EXERCISE >> Print all the entries exactly.

(SUPPLIED RECORDS)

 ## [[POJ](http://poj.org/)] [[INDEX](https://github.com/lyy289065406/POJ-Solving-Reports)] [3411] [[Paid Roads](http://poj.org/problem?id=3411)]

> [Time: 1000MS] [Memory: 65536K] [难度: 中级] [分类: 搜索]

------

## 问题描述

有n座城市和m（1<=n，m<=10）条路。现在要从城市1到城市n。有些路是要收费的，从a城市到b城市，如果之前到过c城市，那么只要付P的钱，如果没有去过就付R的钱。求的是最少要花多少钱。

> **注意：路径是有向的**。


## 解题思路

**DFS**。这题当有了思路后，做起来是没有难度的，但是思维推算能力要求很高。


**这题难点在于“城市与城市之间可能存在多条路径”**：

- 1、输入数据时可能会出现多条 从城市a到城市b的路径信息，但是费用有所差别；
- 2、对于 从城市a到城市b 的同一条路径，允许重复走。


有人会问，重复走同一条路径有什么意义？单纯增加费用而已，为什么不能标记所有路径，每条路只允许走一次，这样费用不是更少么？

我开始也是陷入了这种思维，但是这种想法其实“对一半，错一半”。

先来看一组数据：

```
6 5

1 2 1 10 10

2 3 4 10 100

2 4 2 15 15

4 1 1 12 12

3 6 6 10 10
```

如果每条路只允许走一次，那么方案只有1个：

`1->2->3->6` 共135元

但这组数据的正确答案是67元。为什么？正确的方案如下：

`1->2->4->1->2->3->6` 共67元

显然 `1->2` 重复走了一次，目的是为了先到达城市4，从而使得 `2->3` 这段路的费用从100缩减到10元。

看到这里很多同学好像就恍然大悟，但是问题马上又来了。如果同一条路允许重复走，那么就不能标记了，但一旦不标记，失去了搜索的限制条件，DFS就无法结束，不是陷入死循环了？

(End SUPPLIED RECORDS)

OUTPUT OF THE TASK >>
 ## [[POJ](http://poj.org/)] [[INDEX](https://github.com/lyy289065406/POJ-Solving-Reports)] [3411] [[Paid Roads](http://poj.org/problem?id=3411)]

> [Time: 1000MS] [Memory: 65536K] [难度: 中级] [分类: 搜索]

------

## 问题描述

有n座城市和m（1<=n，m<=10）条路。现在要从城市1到城市n。有些路是要收费的，从a城市到b城市，如果之前到过c城市，那么只要付P的钱，如果没有去过就付R的钱。求的是最少要花多少钱。

> **注意：路径是有向的**。


## 解题思路

**DFS**。这题当有了思路后，做起来是没有难度的，但是思维推算能力要求很高。


**这题难点在于“城市与城市之间可能存在多条路径”**：

- 1、输入数据时可能会出现多条 从城市a到城市b的路径信息，但是费用有所差别；
- 2、对于 从城市a到城市b 的同一条路径，允许重复走。


有人会问，重复走同一条路径有什么意义？单纯增加费用而已，为什么不能标记所有路径，每条路只允许走一次，这样费用不是更少么？

我开始也是陷入了这种思维，但是这种想法其实“对一半，错一半”。

先来看一组数据：

```
6 5

1 2 1 10 10

2 3 4 10 100

2 4 2 15 15

4 1 1 12 12

3 6 6 10 10
```

如果每条路只允许走一次，那么方案只有1个：

`1->2->3->6` 共135元

但这组数据的正确答案是67元。为什么？正确的方案如下：

`1->2->4->1->2->3->6` 共67元

显然 `1->2` 重复走了一次，目的是为了先到达城市4，从而使得 `2->3` 这段路的费用从100缩减到10元。

看到这里很多同学好像就恍然大悟，但是问题马上又来了。如果同一条路允许重复走，那么就不能标记了，但一旦不标记，失去了搜索的限制条件，DFS就无法结束，不是陷入死循环了？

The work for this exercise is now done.